Marc Hirschi sprinted to his third victory of 2022 at the Giro della Toscana, closing out a tense finale in Pontedera by getting the better of a select group of five riders.
The Swiss UAE Team Emirates star outpaced Lorenzo Rota (Intermarché-Wanty-Gobert) to the line after the Italian had launched the sprint from the front with 250 metres to go. Einer Rubio (Movistar) rounded out the podium with his compatriots Daniel Martínez (Ineos Grenadiers) and Esteban Chaves (EF Education-EasyPost) taking fourth and fifth.
The final sprint to the line came after a final kilometre raced at snail’s pace as the group played cat and mouse having caught solo attacker Martínez 5km out. Hirschi, naturally the fastest finisher in the group, took advantage, launching from second wheel to blast through to the win.
The quintet had emerged at the head of the race on the main difficulty of the 199.2km race, Monte Serra. The challenge of the 11km, 7% mountain lay on two laps of the long closing circuit and, heading up the final ascent, it was Intermarché-Wanty-Gobert who pushed the pace in the peloton to whittle the group down.
The Belgian team’s pacemaking left just seven men up front for the closing kilometres of the climb with Hirschi, Rota, Rubio, Martínez joined by Natnael Tesfatsion (Drone Hopper-Androni Giocattoli), and Italia champion Filippo Zana (Bardiani-CSF-Faizanè).
Zana was first to drop at 33km out, while Tesfatsion let go when Martínez put in a dig a kilometre later, two from the top. The 26-year-old, who won Itzulia Basque Country back in April, couldn’t initially make a break from the group but managed to do so with his next acceleration.
By the top of the climb, Martínez had 12 seconds on Chaves, Hirschi, Rota, and Rubio, an advantage which he would only extend on the 10km descent to the valley floor.
Martínez’s gap to the chasers reached a maximum of 25 seconds on the way down, with the seconds barely eroding as the lightweight climber powered along the flat road back to Pontedera alone.
The chase group wouldn’t make any major inroads into Martínez’s lead until he hit the final 10km, at which point they sped up to cut the gap in half. As the kilometres ticked down, so did the time, before Martínez was finally brought back just outside the 5km to go mark.
On the run-in to the line, the leaders – who had ample time to play cat-and-mouse with the next group on the road 1:40 down – tried several moves and counter-moves, but they would ride under the flamme rouge all together.
There were plenty of mind games, looking around, and freewheeling during the final kilometre, with no one rider willing to give the rest a free lead-out to the line.

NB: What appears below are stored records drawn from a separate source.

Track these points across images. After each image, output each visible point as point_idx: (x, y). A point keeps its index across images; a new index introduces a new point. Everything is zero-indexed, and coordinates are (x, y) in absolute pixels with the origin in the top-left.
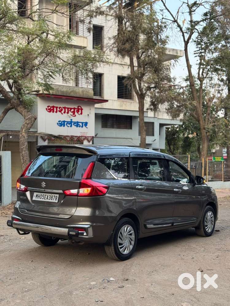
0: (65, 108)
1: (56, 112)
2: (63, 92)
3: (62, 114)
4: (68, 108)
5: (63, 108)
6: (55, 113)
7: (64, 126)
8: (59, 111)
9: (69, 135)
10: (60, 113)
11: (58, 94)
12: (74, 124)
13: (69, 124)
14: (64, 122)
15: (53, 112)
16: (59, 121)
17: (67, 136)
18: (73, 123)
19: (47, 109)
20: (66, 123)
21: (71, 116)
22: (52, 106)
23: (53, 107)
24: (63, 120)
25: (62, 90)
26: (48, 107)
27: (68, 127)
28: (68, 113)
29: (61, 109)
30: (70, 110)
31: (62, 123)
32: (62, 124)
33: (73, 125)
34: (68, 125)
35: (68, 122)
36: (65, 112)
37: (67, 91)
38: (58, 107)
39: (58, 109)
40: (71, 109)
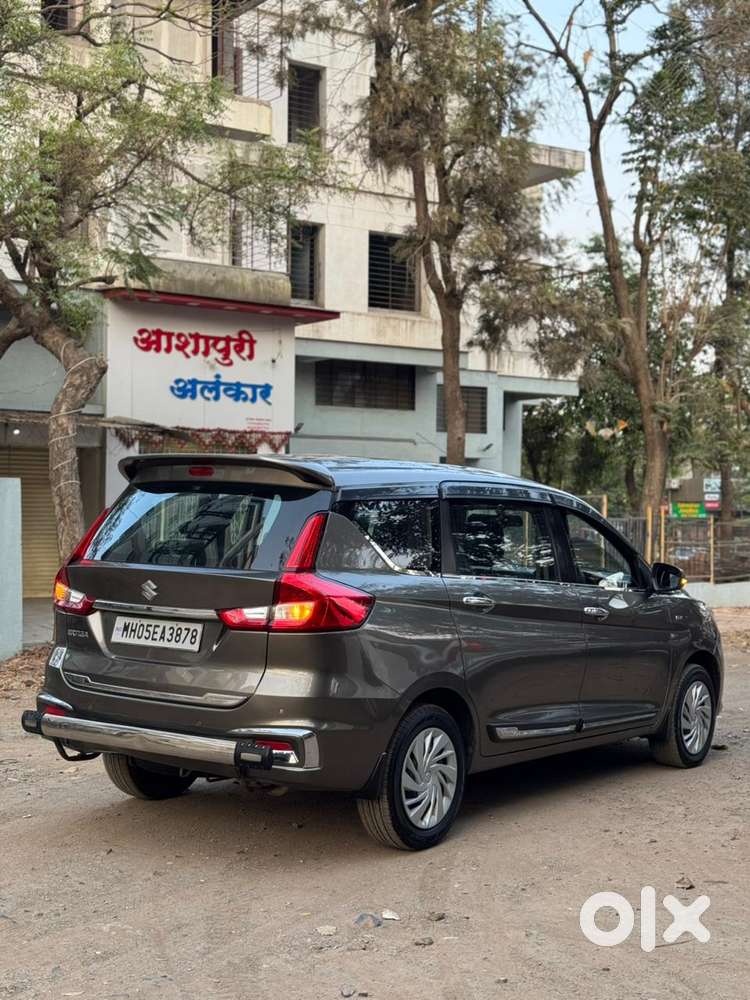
0: (196, 337)
1: (168, 350)
2: (191, 284)
3: (187, 356)
4: (207, 339)
5: (191, 336)
6: (163, 352)
7: (193, 397)
8: (179, 348)
9: (211, 428)
10: (180, 354)
11: (173, 291)
12: (225, 391)
13: (210, 391)
14: (194, 382)
15: (158, 350)
16: (177, 381)
17: (203, 430)
18: (222, 388)
19: (136, 340)
20: (199, 387)
21: (218, 365)
22: (155, 328)
23: (159, 333)
24: (190, 378)
25: (188, 278)
26: (141, 332)
27: (207, 402)
28: (206, 353)
29: (183, 339)
30: (215, 345)
31: (185, 386)
32: (186, 389)
33: (222, 394)
34: (206, 393)
35: (206, 385)
36: (195, 352)
37: (202, 281)
38: (172, 334)
39: (174, 341)
40: (217, 340)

Rota eventually took it up some 400 metres out, though, and he launched his sprint 150 metres later in reaction to his break-mates behind.
It wasn’t enough to hold off Hirschi’s acceleration, with the Swiss rider coming through to celebrate the sixth win of his career. Only 13 seconds later – an indication of the leaders’ slow run-in – Alex Aranburu (Movistar) led the chasers home to take sixth place.